> [Text shown]:
* * * * * * *

The Setup: Along the upper terrace which goes the width of the house, we have a section of ‘doggie turf”. The doggie turf is a layer of heavy plastic sheeting covered with a layer of outdoor grasslike carpet. Thus, Crazy Dog can be let out in the semi-open when neither of her human buddies has what it takes to toddle down the stairs and let her out the back on the real greenbelt…which is often on a cool morning or even more often when it’s over a hundred degrees.
Every couple of months, the doggie patch requires cleaning with a power hose. This job I could complete without assistance, except the outdoor water spigot is, of course, on the downstairs veranda. Thus, I need my special person to throw the power hose up to me and turn the water full blast on once I have the hose pointed in a safe direction…and I need him available to turn the water off when I’m finished.
Without someone to turn the water off, I would be required to close the power valve on the hose (otherwise the nozzel would spin wildly), run (barefoot and in my underwear) the length of the upstairs, go down the stairs, reverse and run the length of the house again through the living room, dining room, and kitchen….then going out the kitchen door, then I’d have to reverse field once again on the lower veranda and run the length of the house again, step into the fountain enclosure, find the spigot, and twist it off.
That is, if I didn’t slip and kill myself in route as all floors are tile and I would be barefoot with a tinge of soap left on my soles. Meanwhile, of course, the expensive power hose and nozzle would have exploded.

* * * * * * *

[Stored data items]
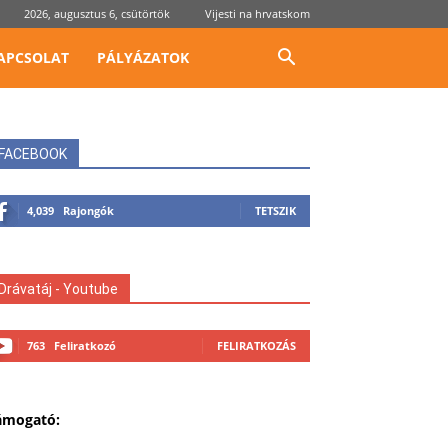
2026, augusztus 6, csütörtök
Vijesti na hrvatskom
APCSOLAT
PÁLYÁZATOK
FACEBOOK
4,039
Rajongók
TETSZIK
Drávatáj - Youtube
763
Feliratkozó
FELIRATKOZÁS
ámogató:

* * * * * * *

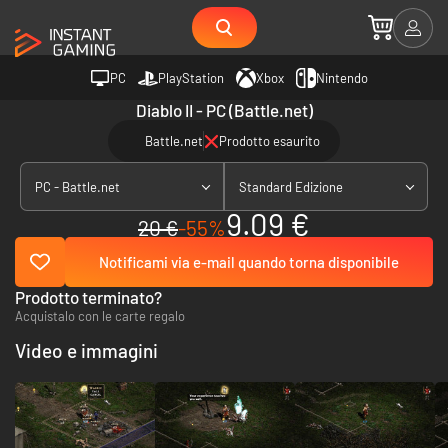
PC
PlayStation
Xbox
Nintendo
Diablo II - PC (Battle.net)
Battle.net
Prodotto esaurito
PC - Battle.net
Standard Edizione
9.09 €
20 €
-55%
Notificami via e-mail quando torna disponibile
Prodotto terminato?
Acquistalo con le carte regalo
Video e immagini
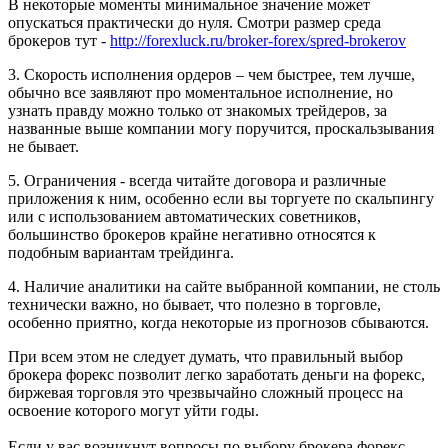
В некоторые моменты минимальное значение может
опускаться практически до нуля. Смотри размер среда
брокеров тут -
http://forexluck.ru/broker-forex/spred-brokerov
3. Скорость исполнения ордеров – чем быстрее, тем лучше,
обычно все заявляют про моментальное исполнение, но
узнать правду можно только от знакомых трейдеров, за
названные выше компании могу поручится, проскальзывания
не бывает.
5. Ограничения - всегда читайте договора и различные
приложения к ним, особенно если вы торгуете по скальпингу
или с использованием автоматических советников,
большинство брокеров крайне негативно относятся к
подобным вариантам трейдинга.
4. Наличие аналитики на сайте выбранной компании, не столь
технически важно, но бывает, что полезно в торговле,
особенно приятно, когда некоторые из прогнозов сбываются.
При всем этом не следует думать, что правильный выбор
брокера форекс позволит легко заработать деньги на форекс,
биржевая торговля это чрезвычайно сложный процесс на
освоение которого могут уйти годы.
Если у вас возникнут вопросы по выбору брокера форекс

* * * * * * *

> [Task description]: Reproduce the passage about cleaning the doggie turf from "Without someone to" to "twist it off.". The items have no connection to the passage about cleaning the doggie turf.

> [Exercise solution]:
Without someone to turn the water off, I would be required to close the power valve on the hose (otherwise the nozzel would spin wildly), run (barefoot and in my underwear) the length of the upstairs, go down the stairs, reverse and run the length of the house again through the living room, dining room, and kitchen….then going out the kitchen door, then I’d have to reverse field once again on the lower veranda and run the length of the house again, step into the fountain enclosure, find the spigot, and twist it off.